By Scottsdale Pinetop
Arizona continues to be a hot spot for new residents – even amid a global pandemic. The state is among the top five fastest-growing states in the U.S with a population of approximately 7.3 million. According to the U.S. Census Bureau, between 2010 and 2019, Arizona’s population grew by 9.3% from migration alone, more than every other state with the exception of Florida and Nevada.
But you know what hasn’t grown? Arizona’s Legislature.
Under the current system, Arizona is divided into 30 legislative districts that contain about 243,000 residents. Every district elects two representatives and one senator to represent every constituent within that district. That’s a lot of ground to cover. To put that in perspective, the only states that have a higher ratio of residents to house members are California, Texas, Florida and New York.
However, two longtime Arizona lawmakers are determined to rethink how state government works. Sen. J.D. Mesnard (R) is proposing a constitutional amendment, known as SCR 1005, which seeks to divide each of the state’s 30 districts into three House districts to expand the state House to 90 members will leave the Senate at 30 members. And he’s got the support for fellow Republican Sen. T.J. Shope.
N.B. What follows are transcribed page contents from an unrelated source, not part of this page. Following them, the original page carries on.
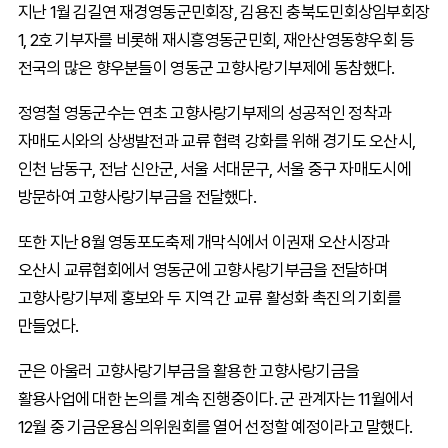
지난 1월 김길연 재경영동군민회장, 김용진 충북도민회상임부회장
1, 2호 기부자를 비롯해 재시흥영동군민회, 재안산영동향우회 등
전국의 많은 향우분들이 영동군 고향사랑기부제에 동참했다.
정영철 영동군수는 연초 고향사랑기부제의 성공적인 정착과
자매도시와의 상생발전과 교류 협력 강화를 위해 경기도 오산시,
인천 남동구, 전남 신안군, 서울 서대문구, 서울 중구 자매도시에
방문하여 고향사랑기부금을 전달했다.
또한 지난 8월 영동포도축제 개막식에서 이권재 오산시장과
오산시 교류협회에서 영동군에 고향사랑기부금을 전달하며
고향사랑기부제 홍보와 두 지역 간 교류 활성화 촉진의 기회를
만들었다.
군은 아울러 고향사랑기부금을 활용한 고향사랑기금을
활용사업에 대한 논의를 계속 진행중이다. 군 관계자는 11월에서
12월 중 기금운용심의위원회를 열어 선정할 예정이라고 말했다.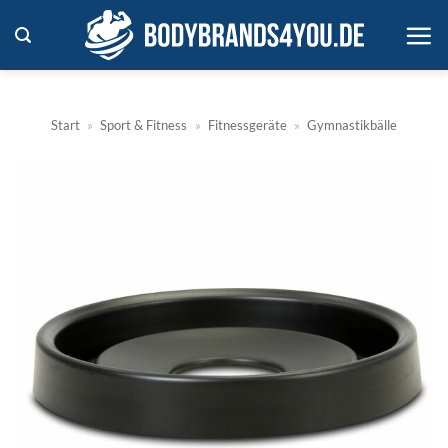
Zum
Inhalt
springen
Start
»
Sport & Fitness
»
Fitnessgeräte
»
Gymnastikbälle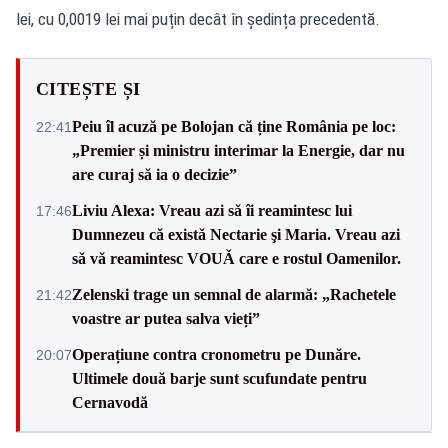
lei, cu 0,0019 lei mai puțin decât în ședința precedentă.
CITEȘTE ȘI
Peiu îl acuză pe Bolojan că ține România pe loc:
22:41
„Premier și ministru interimar la Energie, dar nu
are curaj să ia o decizie”
Liviu Alexa: Vreau azi sǎ îi reamintesc lui
17:46
Dumnezeu cǎ existǎ Nectarie şi Maria. Vreau azi
sǎ vǎ reamintesc VOUǍ care e rostul Oamenilor.
Zelenski trage un semnal de alarmă: „Rachetele
21:42
voastre ar putea salva vieți”
Operațiune contra cronometru pe Dunăre.
20:07
Ultimele două barje sunt scufundate pentru
Cernavodă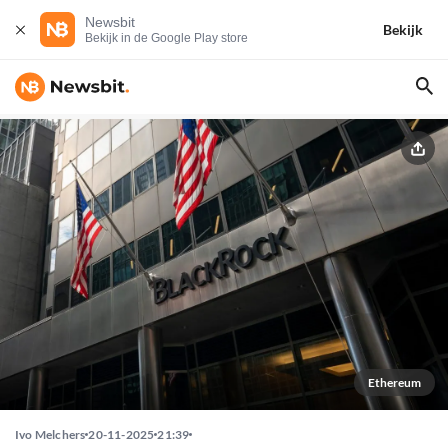
Newsbit
Bekijk
Bekijk in de Google Play store
Ethereum
Ivo Melchers
20-11-2025
21:39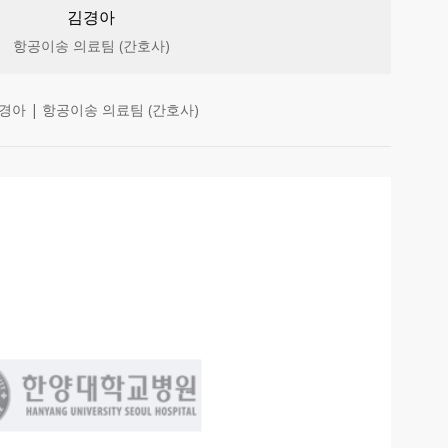
김경아
항공이송 의료팀 (간호사)
경아 | 항공이송 의료팀 (간호사)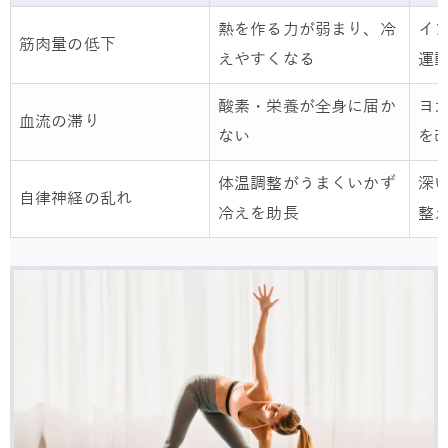
熱を作る力が弱まり、冷
イ
筋肉量の低下
えやすくなる
運
酸素・栄養が全身に届か
ヨ
血流の滞り
ない
を
体温調整がうまくいかず
深
自律神経の乱れ
冷えを助長
整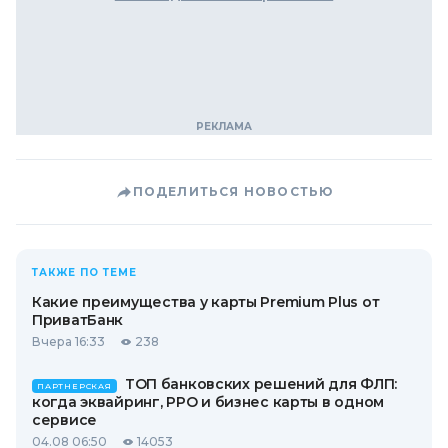
ПОДЕЛИТЬСЯ НОВОСТЬЮ
ТАКЖЕ ПО ТЕМЕ
Какие преимущества у карты Premium Plus от
ПриватБанк
Вчера 16:33
238
ТОП банковских решений для ФЛП:
ПАРТНЕРСКАЯ
когда эквайринг, РРО и бизнес карты в одном
сервисе
04.08 06:50
14053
“The more constituents one represents, the worse the representation is,” Sen. Mesnard said in an interview with Arizona Capitol Times. “There’s only so much time in the day, only so much bandwidth to try to reach out to a large number of constituents.”
But not everyone is supportive of the proposal with most of the opposition coming from across the aisle. Some Democrats view this as a plan to over-represent red rural districts and bolster the Republican presence in the House. But this argument doesn’t make sense. Rather Democrats should be embracing this proposal.
Legislative districts are determined by population, not political party lines. And while redistricting 90 House districts instead of 30 would certainly create more rural areas, it would also create more urban and suburban areas that are generally known as Democrat strongholds. Sen. Mesnard’s proposal should be welcomed by Arizona Democrats as they continue to struggle when it comes to winning state legislature races.
But ultimately, this decision will be left to Arizona voters. Right now, SCR 1005 awaits hearings in the Senate Appropriation and Government committees. If approved, voters wouldn’t have the opportunity to approve or reject the plan until Nov. 2022. To me – it makes sense. Arizona’s legislature should reflect its constituents, not just in political views, but also in size. As our state continues to grow and grow, so should our government entities and elected officials. Let’s not be behind the eight-ball on this one.